Hi everybody!I see that there are a few diffrent organizations in the Tang Soo Do community.But is there grappling or wrestling incorporated in training?Thank you for your time.


----------



## Pale Rider (Aug 2, 2004)

I can't say about other organizations, but I like to incorporate grappling techniques in my training.  I believe that learning different applications such as grappling, joint-locks, takedowns and throws are essential in teaching a wider, more diversified martial arts.


----------



## Fightfan00 (Aug 2, 2004)

I totally agree


----------



## Yossarian75 (Aug 14, 2004)

My school teaches a fair bit of Akido like joint locking for its one steps. When we break down and apply the moves from our forms there is a lot of grappling and take downs. We have never done any ground fighting, apart from learning to get up quickly or stomp someone who is down. We dont train throws but I have been shown one or two basic ones but never drilled them.


----------



## progressivetactics (Aug 17, 2004)

we teach it, although my TSD instructors never did.
I learned on the outside and incorporated it into our curriculum.

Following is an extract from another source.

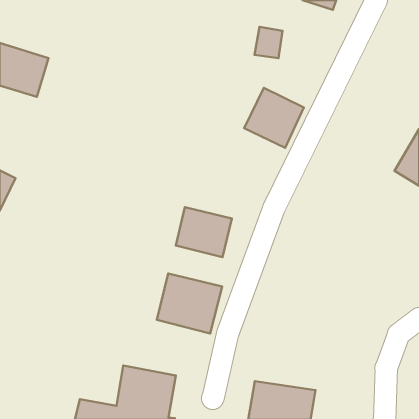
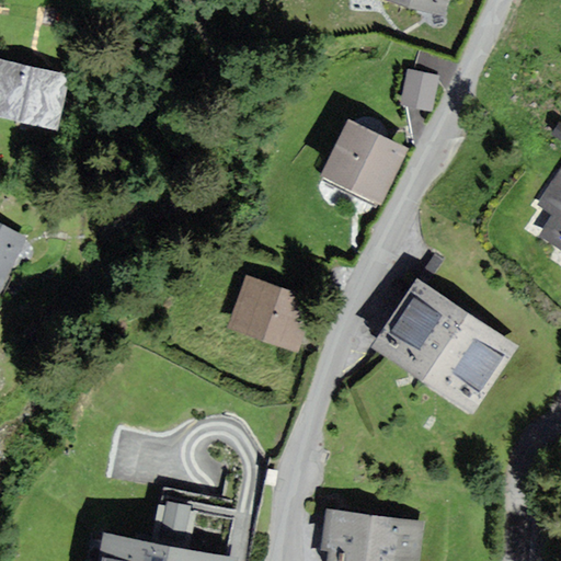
building: [255,27,283,58] -> [400,67,437,108]
building: none -> [377,286,511,408]
building: [157,273,222,334] -> none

Remember there is a difference between ground fighting and grappling. 
We teach both.

bb


----------



## Jadefist20 (Sep 23, 2004)

My instructors never did teach me, so, no not that I know of. Although that may be different w/other schools.


----------



## karatekid1975 (Sep 23, 2004)

My old TSD teacher taught lots of take downs, joint locks, and self defense. He also taught ground defenses (not ground fighting). He does more ground grappling now than he used to. My visit there in June was a class full of grappling type stuff. It was a good class.


----------



## Makalakumu (Sep 24, 2004)

At my school, I teach basic grappling techniques that come right from our forms.  Joint locks (wrist, arm, leg and neck), sweeps, and throws are all application material in certain forms.  I also teach some basic groundwork in the mount, the guard, and from side mounts.  Many of the joint locks we learned in our forms also can be applied on the ground.  I feel that when a student gets a black belt at my studio, they will have a rudimentary knowledge of grappling technique - which is what my instructor taught me.  

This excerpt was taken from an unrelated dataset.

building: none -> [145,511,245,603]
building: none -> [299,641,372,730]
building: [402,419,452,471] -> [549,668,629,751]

Currently, I cross train in Danzan Ryu Jujutsu.  I do this to increase my knowledge of grappling and to overcome my fear of falling.  It is a mark of my instructor's teaching that the first day I went to that class, I knew most of the material up until green belt.

upnorthkyosa


----------



## Mark Jorgensen (Oct 28, 2004)

The World Tang Soo Do Association has had grappling, joint locks, throws, falling, etc built into its TSD curriculum pretty much since its inception in 1982...


..however I'm not entirely sure if the techniques can be considrede inherent to the style of TSD itself, as it is more like Hapkido that has been absorbed into our system.

..That said, there are likely some differences, as our organization has evolved over the years...


Honestly though, if you study the application in hyungs, I think you'll find that all TSD has grappling built in...and in fact all martial arts do...whether they are practiced as such is another matter altogether.


----------



## Vanilla Heath-Bar Crunch (Nov 1, 2004)

I guess I would need to define "Grappling."I know Master Barker teaches things that would fall into any of these categories, but do you mean:
1. Clinching and trapping?
2. Joint Locks and throws?
3. Groundfighting and wrestling?

I see much of the first two in applications of forms. I see very little of the third. Thats why I outsource for my training.


----------



## SnapKracklePop (Nov 11, 2004)

Hi Fightfan00,

  Tang Soo Do is a primarily a striking art, with linear and circular techniques, utilizing both hands and feet. Instructors that do incorporate falls, traps, joint locks, breaks and/or throws into the training of a TSD technician, generally do so to enhance said technician's ability to recognize and to potentially neutralize these types of techniques as well as apply them. If you find a Dojang that interest you, call and set up an appointment to meet with the Senior Instructor if possible to discuss any and all questions or concerns that you may have. Good Luck!:supcool: 

Respectfully,

TD!


----------



## Fightfan00 (Nov 12, 2004)

Hi Vinillia.I was referring to all 3 topics combined in one package.Sorry I should of been more specific


----------



## Vanilla Heath-Bar Crunch (Nov 19, 2004)

I see said the blind man.


----------



## dosandojang (Nov 23, 2004)

Grand Master Norris used to teach us a Blend. Tang Soo Do, Tae Kwon Do and Judo. So much, that we never really knew that we were learning three different Arts!



(I was an original Gup of his back in 70's and 80's, at his old Sherman Oaks Karate Studio in the SF Valley)


----------